# Preparing for PCA Licensure Exam



## SemperEruditio (Jan 14, 2010)

The hope is that I get licensed this year with the call to the Army Chaplaincy after ordination. That should be next year. 

Little background for those not familiar:

Transferred into the PCA (2008) from non-denom church where I was undergoing ordination prep.
Attending an ubber liberal seminary. 
Currently enrolled in Hebrew and soon, Bible classes at RTS-Washington. 
Meet with Pastor bi-weekly for a few hours prior to small group and review Systematics he's assigned me to read and write.
Teach Sunday School to the young adults as part of a team.
Preach 4-8 times/year with the bulk at the jail.

Looking to take the Licensure exams in order to become part of the pulpit supply. Many pastors could use a week or two off and I would like to help with that. We have two TE's so they're pretty rested up.  Over the summer some congregations made alternate plans because there is not enough of a pulpit supply to go around. I have preached at two churches which did not require the candidate to be licensed.

So any advice, prayers, or help you can throw my way would be much appreciated.


----------



## SolaScriptura (Jan 14, 2010)

Are you in the Chaplain Candidate program?


----------



## Wayne (Jan 14, 2010)

Sounds like you are covering most of the bases already.
Any reason you couldn't transfer out of that seminary into a conservative one? Several on the board here will urge you, from their own personal experience, that it is to the detriment of your ministry to remain at a liberal school.


EDIT: Have I ever told you how much I hate creepy crawly bugs? Where in the world did you find that avatar? Whatever you do, don't let that thing get loose in here!


----------



## SemperEruditio (Jan 14, 2010)

SolaScriptura said:


> Are you in the Chaplain Candidate program?



Not yet. I plan to by the Summer.


----------



## SemperEruditio (Jan 14, 2010)

Wayne said:


> Sounds like you are covering most of the bases already.
> Any reason you couldn't transfer out of that seminary into a conservative one? Several on the board here will urge you, from their own personal experience, that it is to the detriment of your ministry to remain at a liberal school.
> 
> 
> EDIT: Have I ever told you how much I hate creepy crawly bugs? Where in the world did you find that avatar? Whatever you do, don't let that thing get loose in here!

* [INPUT DATA]
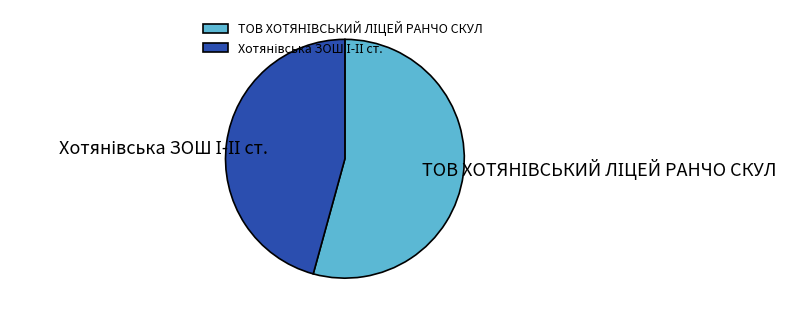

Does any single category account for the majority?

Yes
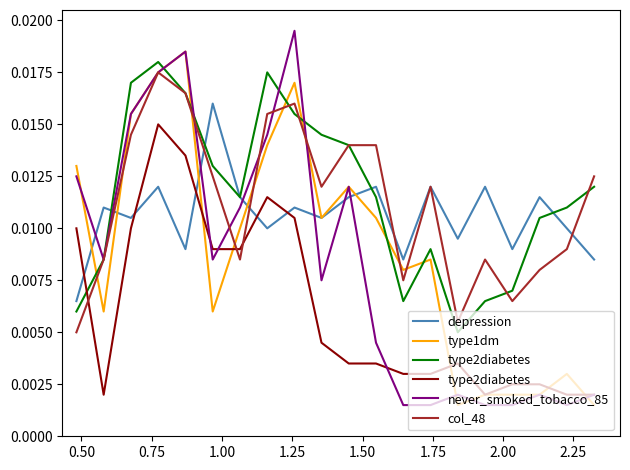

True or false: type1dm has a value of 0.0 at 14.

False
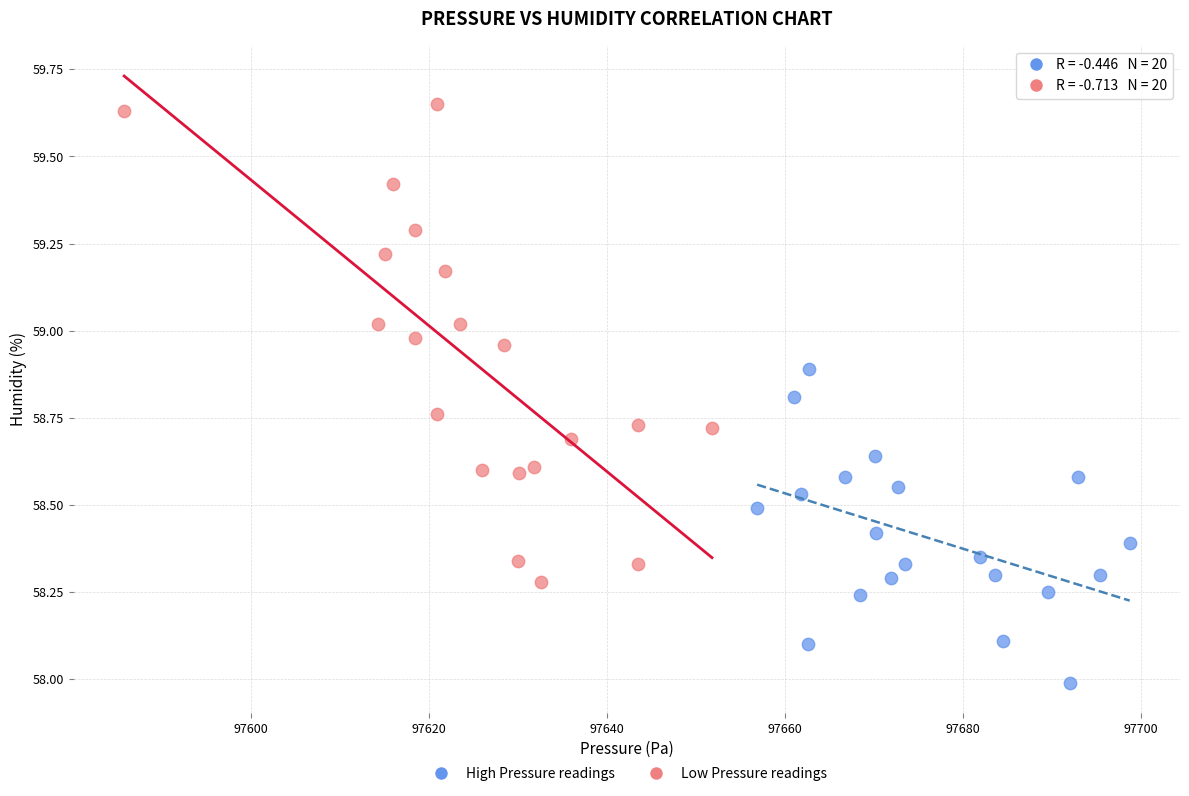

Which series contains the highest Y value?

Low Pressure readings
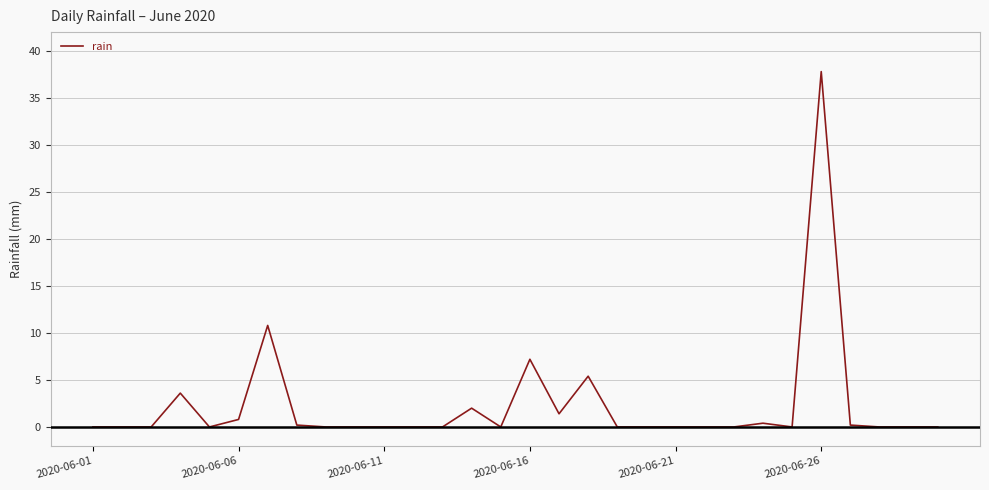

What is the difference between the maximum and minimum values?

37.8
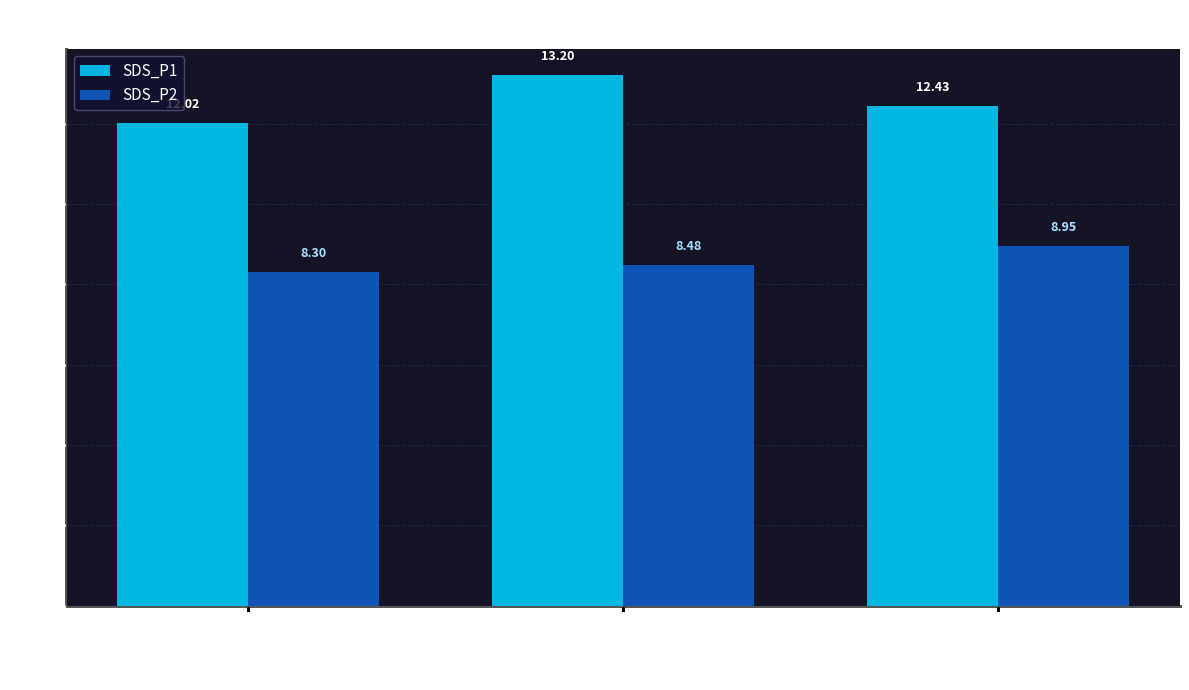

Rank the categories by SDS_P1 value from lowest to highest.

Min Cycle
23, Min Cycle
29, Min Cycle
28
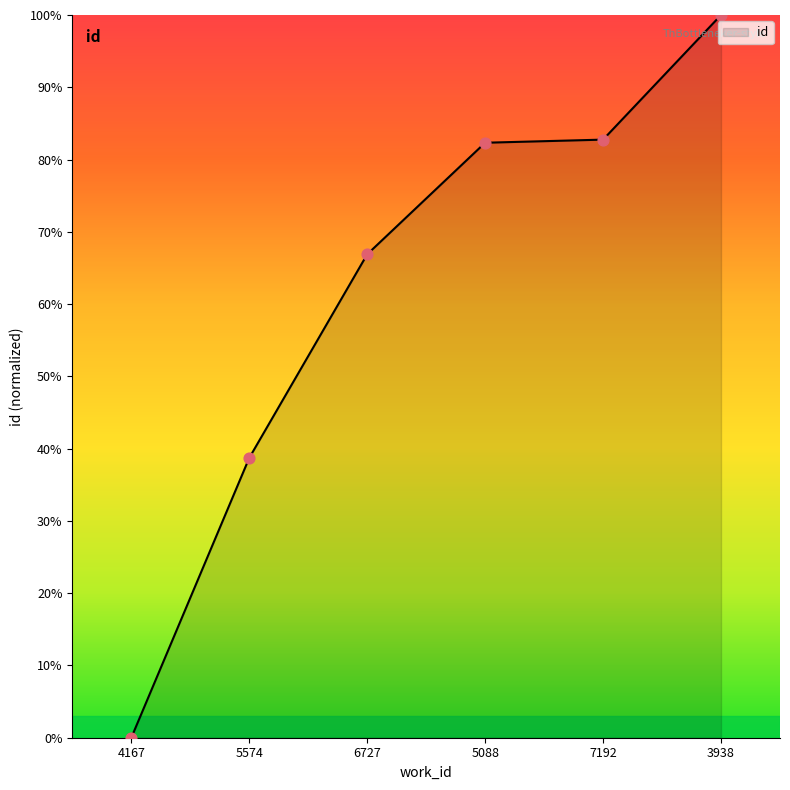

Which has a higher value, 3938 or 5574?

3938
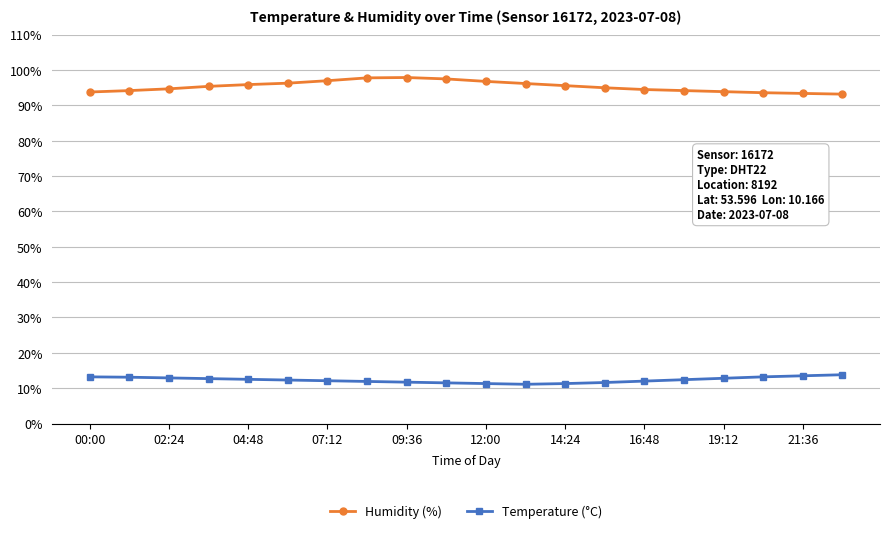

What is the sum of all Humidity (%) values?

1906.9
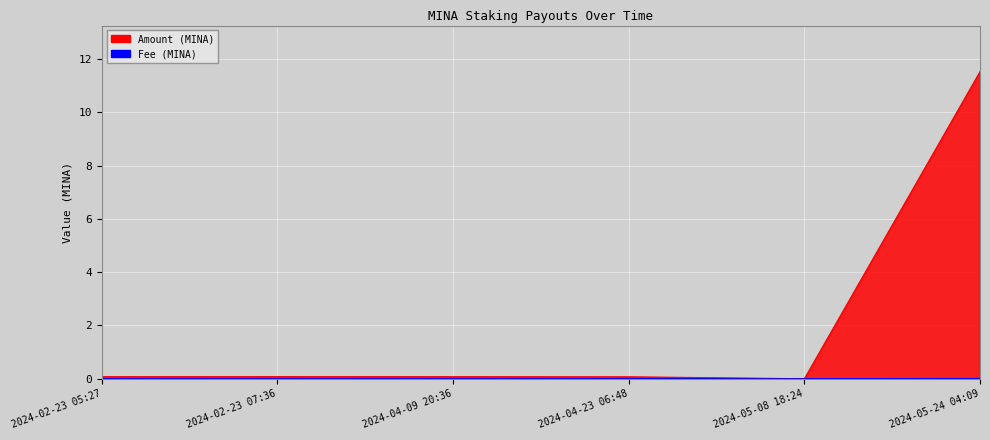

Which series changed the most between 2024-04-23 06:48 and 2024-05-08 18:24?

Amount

* [REQUIRED ACTIONS]
**1)** Answer these about the forum thread on the PCA licensure exam:
(a) In what year did the original poster transfer into the PCA?
(b) How many times a year does the original poster preach, and where does most of that preaching happen?
(c) By when does the original poster plan to join the Chaplain Candidate program?
**2)** In the rows of Block 1, replace every "series" with "line" and write the rows out again with nothing else changed. Leave the pictures out.

* [SOLUTIONS PER TASK]
**1)**
(a) 2008
(b) 4–8 times a year, mostly at the jail
(c) By the summer

**2)**
Does any single category account for the majority?

Yes

True or false: type1dm has a value of 0.0 at 14.

False

Which line contains the highest Y value?

Low Pressure readings

What is the difference between the maximum and minimum values?

37.8

Rank the categories by SDS_P1 value from lowest to highest.

Min Cycle
23, Min Cycle
29, Min Cycle
28

Which has a higher value, 3938 or 5574?

3938

What is the sum of all Humidity (%) values?

1906.9

Which line changed the most between 2024-04-23 06:48 and 2024-05-08 18:24?

Amount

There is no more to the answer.